Como a agricultura familiar entra na equação
O PNAE estabelece que, no mínimo, 30% dos alimentos comprados devem vir da agricultura familiar. Essa política tem um impacto positivo em várias frentes: fortalece a economia local, garante alimentos frescos e de melhor qualidade e reduz o tempo entre colheita e consumo — o que é ótimo do ponto de vista nutricional.
Mas nem sempre essa relação é simples. Muitos agricultores familiares enfrentam dificuldades para formalizar suas vendas, emitir notas fiscais ou atender às exigências dos editais. Isso faz com que, em algumas regiões, as escolas não consigam atingir esse percentual mínimo.
Quando bem organizada, essa parceria é vantajosa para todos. O agricultor tem uma fonte de renda estável, e a escola garante produtos regionais e sazonais com menor custo de transporte. A logística fica mais eficiente, e o dinheiro circula dentro da comunidade. Alimentar bem o aluno, nesse caso, também significa alimentar a economia local.
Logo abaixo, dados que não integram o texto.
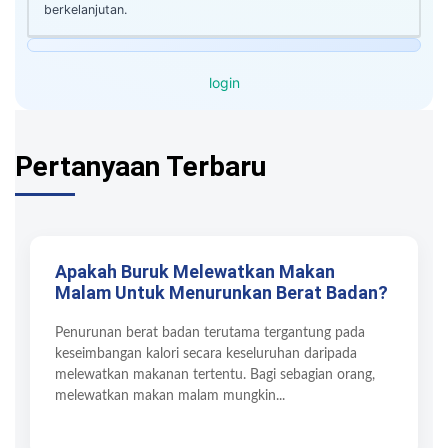
berkelanjutan.
login
Pertanyaan Terbaru
Apakah Buruk Melewatkan Makan
Malam Untuk Menurunkan Berat Badan?
Penurunan berat badan terutama tergantung pada
keseimbangan kalori secara keseluruhan daripada
melewatkan makanan tertentu. Bagi sebagian orang,
melewatkan makan malam mungkin...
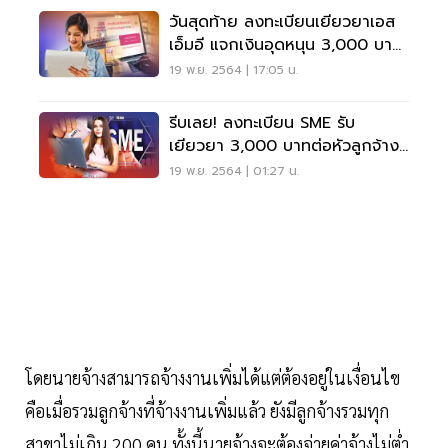
วันสุดท้าย ลงทะเบียนเยียวยาเอส
เอ็มอี แจกเงินอุดหนุน 3,000 บาท
นาน 3 เดือน
19 พ.ย. 2564 | 17:05 น.
รีบเลย! ลงทะเบียน SME รับ
เยียวยา 3,000 บาทต่อหัวลูกจ้าง
หมดเขต 20 พ.ย.
19 พ.ย. 2564 | 01:27 น.
โดยนายจ้างสามารถจ้างงานเพิ่มได้แต่ต้องอยู่ในเงื่อนไข
คือเมื่อรวมลูกจ้างที่จ้างงานเพิ่มแล้ว ยังมีลูกจ้างรวมทุก
สาขาไม่เกิน 200 คน ทั้งนี้นายจ้างจะต้องจ่ายค่าจ้างไม่ต่ำ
Desafios e soluções para manter a qualidade com poucos recursos
A principal queixa de quem trabalha com alimentação escolar é a dificuldade de manter cardápios equilibrados e variados com o orçamento disponível. Os reajustes nos valores repassados nem sempre acompanham a inflação dos alimentos. Além disso, os custos operacionais (como gás, energia e manutenção) seguem aumentando.
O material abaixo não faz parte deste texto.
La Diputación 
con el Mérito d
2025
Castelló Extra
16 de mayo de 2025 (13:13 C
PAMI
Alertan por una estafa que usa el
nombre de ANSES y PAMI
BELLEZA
Apesar disso, muitas redes conseguem driblar os obstáculos com criatividade e organização. Um bom planejamento de compras, o reaproveitamento inteligente de alimentos, o controle de porções e o envolvimento de toda a comunidade escolar são estratégias que ajudam a fazer mais com menos.
Também é essencial valorizar e investir na formação contínua da equipe. Quanto mais capacitado o profissional, menor o desperdício, maior a eficiência no preparo e melhor a aceitação por parte dos alunos. Afinal, uma merenda bem feita é aquela que alimenta de verdade — e que cabe no bolso da escola pública.